Texte fourni:
Au Cameroun, neuf enfants sur dix subiraient la bastonnade à la maison. Katja Remane

Un éducateur vaudois lutte contre la bastonnade des enfants au Cameroun, à l’origine de la banalisation de la violence, selon lui. Il a créé avec un psychologue camerounais, l’organisation EMIDA pour sensibiliser parents et enseignants.

«Lorsque je suis arrivé en octobre 1996 à Lolodorf, une petite ville située au sud-ouest du Cameroun, j’entendais tous les matins à six heures un enfant hurler sous les coups. Ça me tétanisait», se souvient le Vaudois Gabriel Nicole. Un lycéen lui a alors expliqué que les parents battaient leur petit de six ans parce qu’il pissait au lit.

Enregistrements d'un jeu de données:
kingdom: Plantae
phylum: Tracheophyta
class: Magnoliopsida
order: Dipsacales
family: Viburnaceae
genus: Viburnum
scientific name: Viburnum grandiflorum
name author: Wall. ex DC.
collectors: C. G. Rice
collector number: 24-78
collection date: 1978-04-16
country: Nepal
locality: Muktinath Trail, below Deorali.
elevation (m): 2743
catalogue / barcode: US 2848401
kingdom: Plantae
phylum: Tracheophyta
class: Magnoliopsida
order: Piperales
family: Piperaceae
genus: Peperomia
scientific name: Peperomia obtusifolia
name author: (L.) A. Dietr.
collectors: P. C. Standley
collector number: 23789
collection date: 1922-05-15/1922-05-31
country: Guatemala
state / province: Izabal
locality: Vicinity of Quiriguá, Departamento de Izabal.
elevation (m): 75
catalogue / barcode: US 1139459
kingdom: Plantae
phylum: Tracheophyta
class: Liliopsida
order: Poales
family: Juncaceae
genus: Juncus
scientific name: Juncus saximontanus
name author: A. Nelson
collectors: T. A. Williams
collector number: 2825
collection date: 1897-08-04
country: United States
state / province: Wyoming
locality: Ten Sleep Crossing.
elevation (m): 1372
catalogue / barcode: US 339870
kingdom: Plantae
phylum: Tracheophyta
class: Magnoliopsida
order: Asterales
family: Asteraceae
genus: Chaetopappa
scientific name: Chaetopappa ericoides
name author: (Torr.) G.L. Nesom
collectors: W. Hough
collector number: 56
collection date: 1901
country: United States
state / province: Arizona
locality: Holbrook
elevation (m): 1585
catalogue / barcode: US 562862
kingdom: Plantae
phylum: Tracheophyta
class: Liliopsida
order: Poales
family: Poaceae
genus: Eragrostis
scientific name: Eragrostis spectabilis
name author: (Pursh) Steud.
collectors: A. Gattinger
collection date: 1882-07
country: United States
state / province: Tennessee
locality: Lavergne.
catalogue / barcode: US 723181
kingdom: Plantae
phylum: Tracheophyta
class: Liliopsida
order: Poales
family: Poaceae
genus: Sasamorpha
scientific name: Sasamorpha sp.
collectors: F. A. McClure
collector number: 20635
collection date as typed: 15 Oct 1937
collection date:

Actions à réaliser:
(1) Relevez toutes les indications chiffrées (proportions, dates, heures et âges) que contient le texte sur la bastonnade au Cameroun.
(2) Résumez en deux phrases le texte sur la bastonnade au Cameroun.
(3) Poursuivez le texte sur la bastonnade au Cameroun à partir de sa dernière phrase.
Ces items proviennent d'une source distincte du texte.

Réponses par consigne:
(1)
- neuf enfants sur dix
- octobre 1996
- six heures
- six ans

(2) Un éducateur vaudois combat la bastonnade des enfants au Cameroun, qu'il tient pour la cause de la banalisation de la violence. Avec un psychologue camerounais, il a fondé l'organisation EMIDA afin de sensibiliser les parents et les enseignants.

(3)
«Ce qui m’a très vite frappé, c’est la normalité de la bastonnade pour des motifs injustifiés. Ici, on ne frappe pas avec la main, mais on utilise toujours un câble électrique ou un fouet», constate M. Nicole. Selon lui, la bastonnade, qui est courante en Afrique, conduit à une banalisation de la violence. Il cite comme exemple les enfants soldats «qu’on n’a pas forcé à s’enrôler».

Auparavant, le Vaudois avait travaillé de nombreuses années comme éducateur à Vennes, près de Lausanne (canton de Vaud). Il organisait des camps de vacances pour des enfants en situation familiale difficile.

«A 45 ans, j’ai dit stop et j’ai proposé mes services au Département missionnaire des Eglises protestantes de Suisse romande. Le DM m’a envoyé comme conseiller agricole à Lolodorf.» Gabriel Nicole débarque seul au Cameroun, sa femme n’ayant pas voulu le suivre. Peu habitué à la solitude, il a tout le temps pour réfléchir. C’est alors que ce chrétien engagé a compris qu’il «était là pour ce problème d’éducation».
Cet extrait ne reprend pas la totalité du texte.